I have written several posts on Jolley over the years, including reviews of a couple of novels, a sort of memoir, and a short story, but I had hoped to have read and posted on more of her work by now. Instead, a few of her novels – along with that Brian Dibble biography Bill has – still languish on my TBR pile.

Have you read any Jolley? If so, do you have any favourites?

36 thoughts on “Bill curates: Elizabeth Jolley’s My father’s moon

  1. I’ve read The George’s Wife from this series, where Vera ranges backwards and forwards over her life. It was fascinating and I really should read the other two, though I don’t seem to have them in the grab bag of Australian classics I buy whenever I’m in a second hand shop.

  2. This has reminded me that I was going to host a week for another great Australian writer… we (I include you two plus other readers) did Jolley in 2018 and Christina Stead in 2016, so that established a pattern of ‘every other year’ so I should have done it this year too.
    But I don’t know… ILW hasn’t gathered as many readers this year (despite #BLM) and I’m not sure that enough people would/could contribute if I went ahead with it. (I’m assuming this is because not everyone is reading at the moment because of COVID_19).
    Thea Astley was born and died in August, so I had thought about the last week in August… but …
    What do you think?

  3. This sounds like a decent character study.

    The structure seems interesting. Though books with unusual structures are not new, it seems that with more recent novels, these structural issues are more common. Back in 1989 I think that they were less frequent.

  4. The only novel of Jolley’s I’ve read and enjoyed is The Well, which I loved.

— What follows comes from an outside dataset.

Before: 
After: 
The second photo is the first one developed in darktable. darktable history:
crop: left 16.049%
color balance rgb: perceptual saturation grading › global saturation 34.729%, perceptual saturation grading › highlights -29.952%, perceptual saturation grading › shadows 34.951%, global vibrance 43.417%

Now I’m going to have to read some more of hers, maybe my taste has changed – I tried reading her books quite some time ago. I wonder if any of hers are published by Text Classics, I must look. I know I tried Foxybaby and didn’t like it.

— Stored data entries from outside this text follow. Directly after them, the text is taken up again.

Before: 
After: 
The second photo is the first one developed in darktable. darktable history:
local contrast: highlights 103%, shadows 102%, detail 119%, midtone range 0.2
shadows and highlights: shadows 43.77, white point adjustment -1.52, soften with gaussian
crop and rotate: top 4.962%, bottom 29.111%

    Just finished The Watch Tower by Elizabeth Harrower, (loved every it of it!) still have two more of hers to read and I bought The Dyehouse by Mena Calthorpe today – hooray for Text Classics and my local bookstore which stocks heaps of them!

    I will never get through all the books I want to read!

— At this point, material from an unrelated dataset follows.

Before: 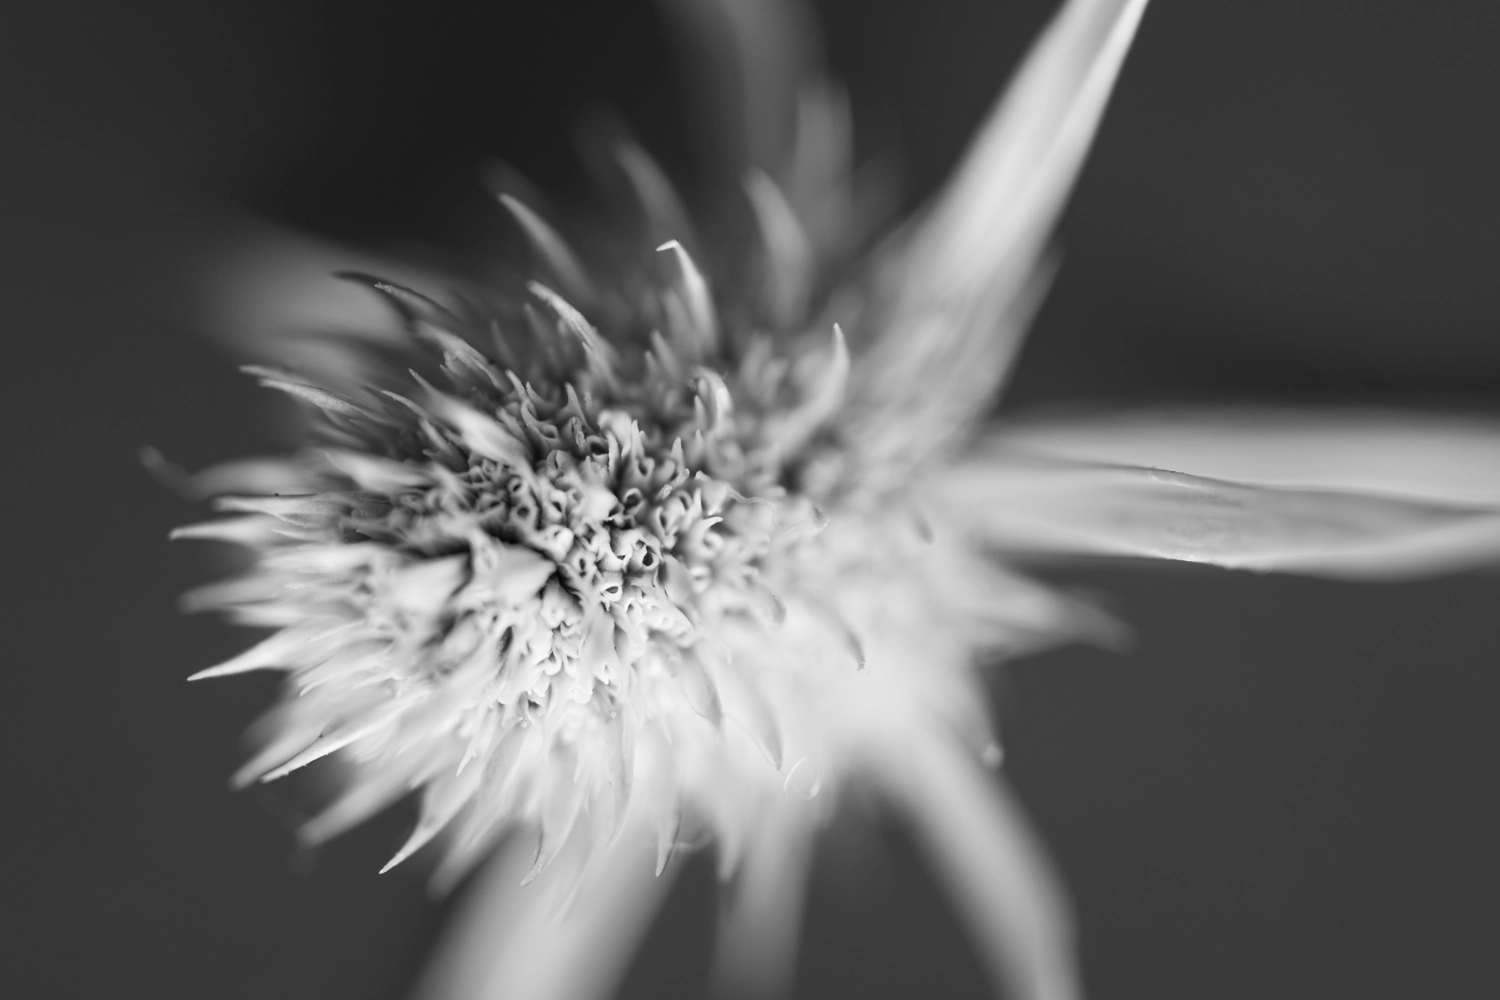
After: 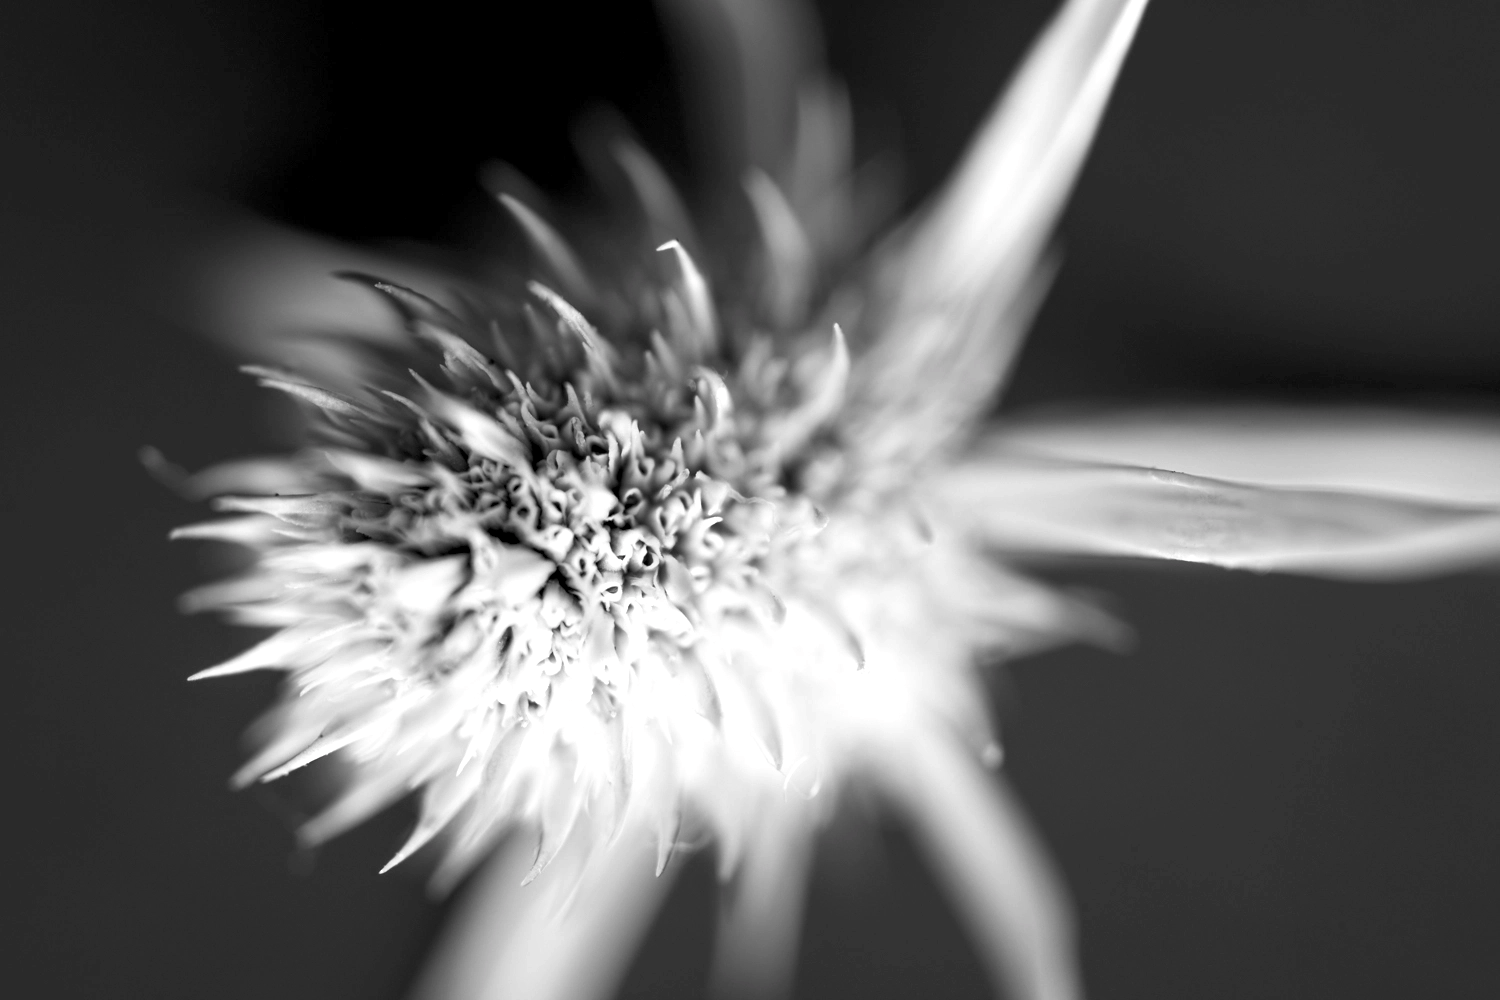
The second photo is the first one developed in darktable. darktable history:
exposure: black level correction 0.01, exposure 0.015 EV, compensate highlight preservation false
color balance rgb: global offset › luminance -0.508%, perceptual saturation grading › global saturation 29.561%, perceptual brilliance grading › highlights 11.538%, global vibrance 14.357%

  5. Hi Sue, in answer to your question above re the library here being open – no cases of covid19 at the moment, but we have been inundated with visitors from Sydney during the school holidays so I am bracing for it…

  6. I can cope with a LITTLE (I needed italics there) bleakness in these times Sue – it has good reviews and the outline of the story sounds promising… am busy reading Reaching Tin River by Astley for Lisa’s blog and I’m chortling at pretty much every page – Astley’s humour is so delightfully scathing isn’t it!

  7. My favourites are Miss Peabody’s Inheritance and The Newspaper of Claremont Street. One that I didn’t enjoy as much as Mr. Scobie’s Riddle. And I’ve just finished a collection of her stories. She’s not very easy to find over here. The library has single copies of many of her novels (in a branch which is so well-used that their single copies of things often get marked “missing” when one requests one of them) and I’ve long meant to make more of a project of her. She’s just so i-n-t-e-r-e-s-t-i-n-g.

    • She sure is, Buried. I love those two too, and often pick up a copy of Newspaper to be ready give to anyone who hasn’t read her. My father’s moon is good, as is, as I recollect, An innocent gentleman.